I was introduced to a powerful little book by John Powell in 1974 when participating in the first of many personal development training programmes in the early 1970's.
In the book Powell says, "I am afraid to tell you who I am, because if I tell you who I am and you don't like who I am – Thats all I have." So we create masks – we present to people an image of ourselves that we think they want to see. That way we can avoid the risk of rejection. Because if I present a mask, and you reject that mask, I can always create a new mask.
I spent my life until I was 50 living a lie. I know I should have been born female, but I was not. So to express myself the way I felt, would have led to ridcule and rejection. Instead I tried to be the man everyone seemed to believe I should be, I missed out on so much. When I finally did change gender and showed people who I really was I did experience a huge amount of rejection and ridicule. But the joy I experienced from the real acceptance I encountered, the real friends who accepted me just as I was, was worth all the rejection.
There was another benefit. All my life I lived in fear of being outed, of people discovering my terrible secret self. Once I showed the world who I was, all other fears were easy to face. It was like going through my own room 101 and coming out of that experience was the most liberating I have ever encourntered.
I spend a lot of my time coaching people to speak in public and most people believe that speaking to a group of people is the number one fear. In fact very few people are really afraid of speaking in public, What they are afraid of is making a fool of themselves... ridicule, embarassment – and standing up in front of a group of people and speaking without any training is a pretty good way to guarantee embarassment and ridicule. The problem is that many of us had teachers at school who did not understand this and ritually embarassed us. So we grow up belieiving that we cannot speak to a group of people, when actually we are just trying desparately to avoid the early humuliating experiences of speaking in public.

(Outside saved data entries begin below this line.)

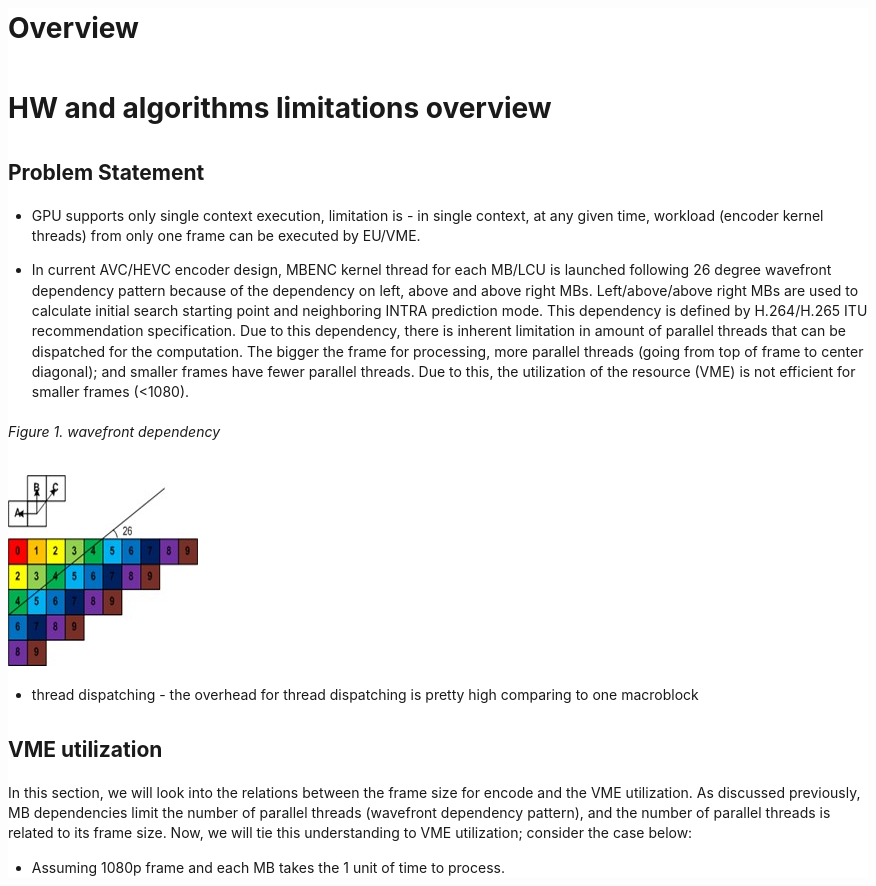 Overview
========

HW and algorithms limitations overview
======================================

Problem Statement
-----------------

-   GPU supports only single context execution, limitation is - in
    single context, at any given time, workload (encoder kernel threads)
    from only one frame can be executed by EU/VME.

-   In current AVC/HEVC encoder design, MBENC kernel thread for each
    MB/LCU is launched following 26 degree wavefront dependency pattern
    because of the dependency on left, above and above right MBs.
    Left/above/above right MBs are used to calculate initial search
    starting point and neighboring INTRA prediction mode. This
    dependency is defined by H.264/H.265 ITU recommendation
    specification. Due to this dependency, there is inherent limitation
    in amount of parallel threads that can be dispatched for the
    computation. The bigger the frame for processing, more parallel
    threads (going from top of frame to center diagonal); and smaller
    frames have fewer parallel threads. Due to this, the utilization of
    the resource (VME) is not efficient for smaller frames (\<1080).

###### Figure 1. wavefront dependency


![wavefront dependency](./MFE_pic/thread_dispatching.jpg)

-   thread dispatching - the overhead for thread dispatching is pretty
    high comparing to one macroblock 

VME utilization  
-----------------

In this section, we will look into the relations between the frame size
for encode and the VME utilization. As discussed previously, MB
dependencies limit the number of parallel threads (wavefront dependency
pattern), and the number of parallel threads is related to its frame
size. Now, we will tie this understanding to VME utilization; consider
the case below:

-   Assuming 1080p frame and each MB takes the 1 unit of time to
    process.
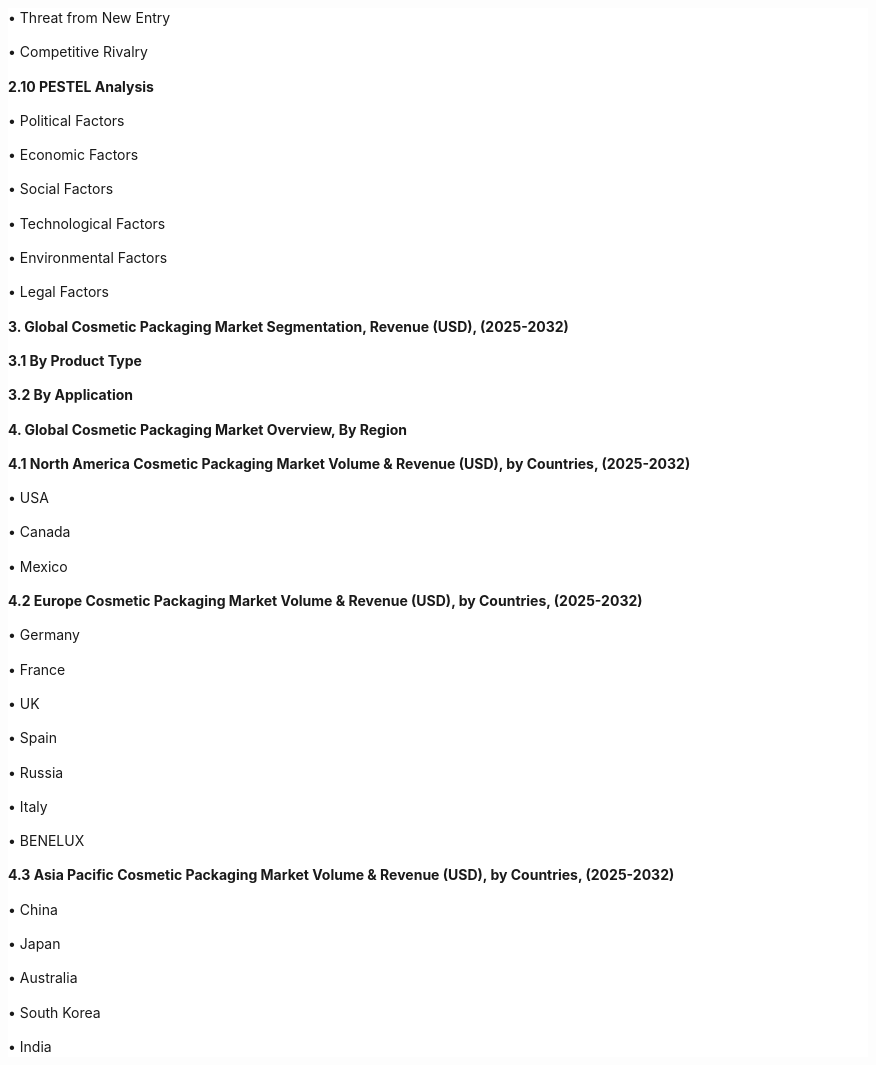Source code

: • Threat from New Entry

• Competitive Rivalry

<strong>2.10 PESTEL Analysis</strong>

• Political Factors

• Economic Factors

• Social Factors

• Technological Factors

• Environmental Factors

• Legal Factors

<strong>3. Global Cosmetic Packaging Market Segmentation, Revenue (USD), (2025-2032)</strong>

<strong>3.1 By Product Type</strong>

<strong>3.2 By Application</strong>

<strong>4. Global Cosmetic Packaging Market Overview, By Region</strong>

<strong>4.1 North America Cosmetic Packaging Market Volume &amp; Revenue (USD), by Countries, (2025-2032)</strong>

• USA

• Canada

• Mexico

<strong>4.2 Europe Cosmetic Packaging Market Volume &amp; Revenue (USD), by Countries, (2025-2032)</strong>

• Germany

• France

• UK

• Spain

• Russia

• Italy

• BENELUX

<strong>4.3 Asia Pacific Cosmetic Packaging Market Volume &amp; Revenue (USD), by Countries, (2025-2032)</strong>

• China

• Japan

• Australia

• South Korea

• India
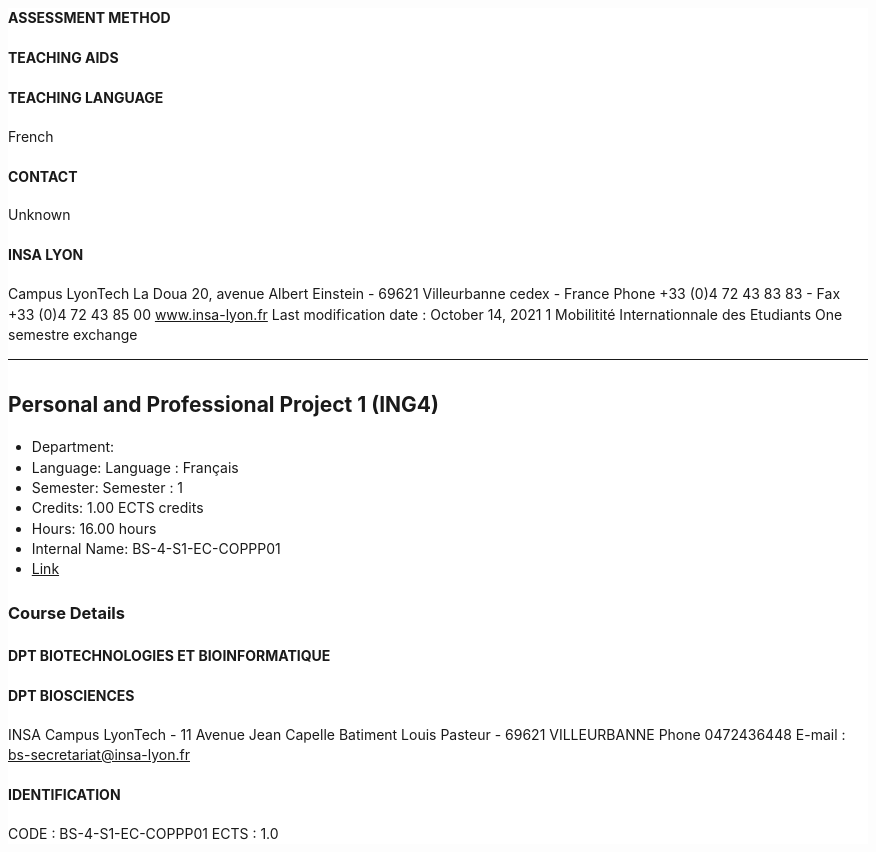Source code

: #### ASSESSMENT METHOD


#### TEACHING AIDS


#### TEACHING LANGUAGE

French

#### CONTACT

Unknown

#### INSA LYON

Campus LyonTech La Doua
20, avenue Albert Einstein - 69621 Villeurbanne cedex - France
Phone +33 (0)4 72 43 83 83 - Fax +33 (0)4 72 43 85 00
www.insa-lyon.fr
Last modification date : October 14, 2021
1
Mobilitité Internationnale des Etudiants
One semestre exchange


---

## Personal and Professional Project 1 (ING4)

- Department: 
- Language: Language : Français
- Semester: Semester : 1
- Credits: 1.00 ECTS credits
- Hours: 16.00 hours
- Internal Name: BS-4-S1-EC-COPPP01
- [Link](https://scolpeda.insa-lyon.fr/f/ects?id=55174&_lang=en)

### Course Details

#### DPT BIOTECHNOLOGIES ET BIOINFORMATIQUE


#### DPT BIOSCIENCES

INSA Campus LyonTech - 11 Avenue Jean Capelle
Batiment Louis Pasteur - 69621 VILLEURBANNE
Phone 0472436448
E-mail : bs-secretariat@insa-lyon.fr

#### IDENTIFICATION

CODE :
BS-4-S1-EC-COPPP01
ECTS :
1.0
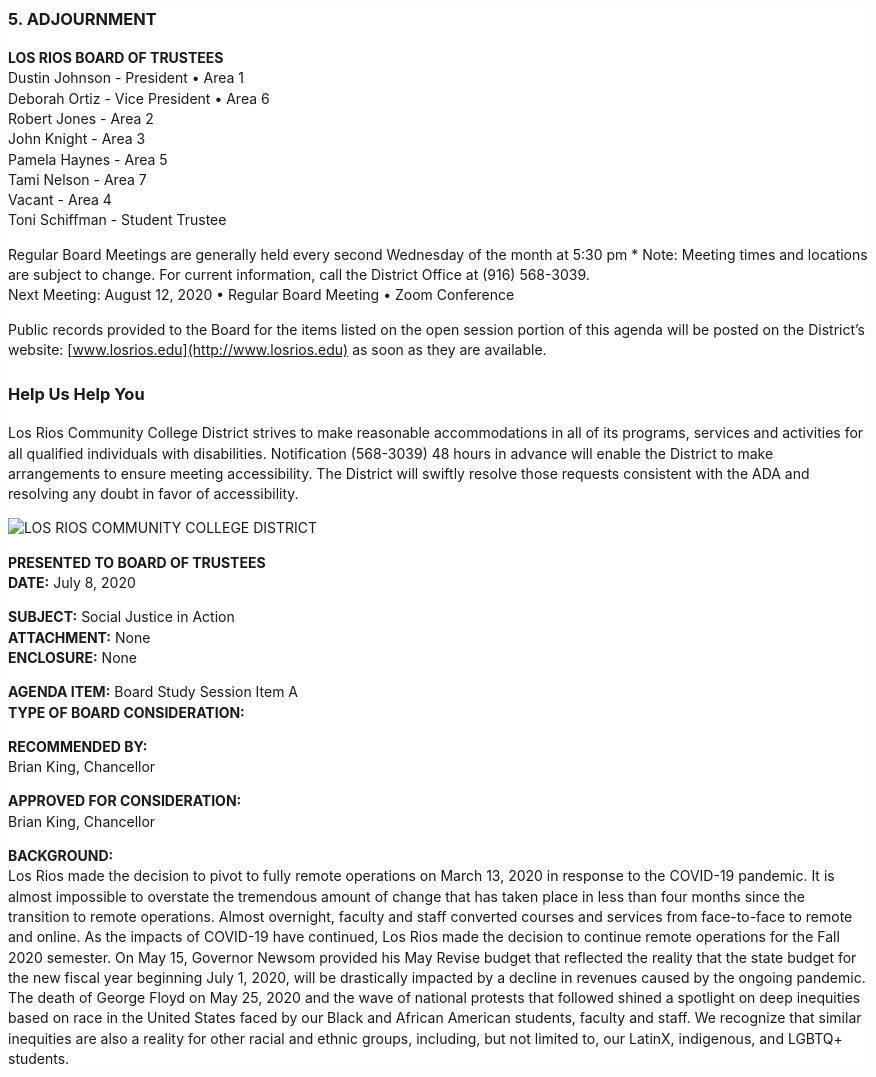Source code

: ### 5. ADJOURNMENT  
**LOS RIOS BOARD OF TRUSTEES**  
Dustin Johnson - President • Area 1  
Deborah Ortiz - Vice President • Area 6  
Robert Jones - Area 2  
John Knight - Area 3  
Pamela Haynes - Area 5  
Tami Nelson - Area 7  
Vacant - Area 4  
Toni Schiffman - Student Trustee  

Regular Board Meetings are generally held every second Wednesday of the month at 5:30 pm * Note: Meeting times and locations are subject to change. For current information, call the District Office at (916) 568-3039.  
Next Meeting: August 12, 2020 • Regular Board Meeting • Zoom Conference  

Public records provided to the Board for the items listed on the open session portion of this agenda will be posted on the District’s website: [www.losrios.edu](http://www.losrios.edu) as soon as they are available.

### Help Us Help You  
Los Rios Community College District strives to make reasonable accommodations in all of its programs, services and activities for all qualified individuals with disabilities. Notification (568-3039) 48 hours in advance will enable the District to make arrangements to ensure meeting accessibility. The District will swiftly resolve those requests consistent with the ADA and resolving any doubt in favor of accessibility.

![LOS RIOS COMMUNITY COLLEGE DISTRICT](https://via.placeholder.com/768x993.png?text=LOS+RIOS+COMMUNITY+COLLEGE+DISTRICT)

**PRESENTED TO BOARD OF TRUSTEES**  
**DATE:** July 8, 2020  

**SUBJECT:** Social Justice in Action  
**ATTACHMENT:** None  
**ENCLOSURE:** None  

**AGENDA ITEM:** Board Study Session Item A  
**TYPE OF BOARD CONSIDERATION:**  

**RECOMMENDED BY:**  
Brian King, Chancellor  

**APPROVED FOR CONSIDERATION:**  
Brian King, Chancellor  

**BACKGROUND:**  
Los Rios made the decision to pivot to fully remote operations on March 13, 2020 in response to the COVID-19 pandemic. It is almost impossible to overstate the tremendous amount of change that has taken place in less than four months since the transition to remote operations. Almost overnight, faculty and staff converted courses and services from face-to-face to remote and online. As the impacts of COVID-19 have continued, Los Rios made the decision to continue remote operations for the Fall 2020 semester. On May 15, Governor Newsom provided his May Revise budget that reflected the reality that the state budget for the new fiscal year beginning July 1, 2020, will be drastically impacted by a decline in revenues caused by the ongoing pandemic. The death of George Floyd on May 25, 2020 and the wave of national protests that followed shined a spotlight on deep inequities based on race in the United States faced by our Black and African American students, faculty and staff. We recognize that similar inequities are also a reality for other racial and ethnic groups, including, but not limited to, our LatinX, indigenous, and LGBTQ+ students.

There are consequences to being yourself – not everyone will thank you and you have to be prepared for the worst – but I found that when things were even worse than my worst fears, when it happened, it was never nearly as bad an experience as I had expected. Our greatest fear is actually fear itself.. As a speaker I have had every possible thing that can go wrong go wrong. I don't often make the same mistake twice, instead I try to use the experience to prevent it from happening again - which in turn helps me to be more confident and successful.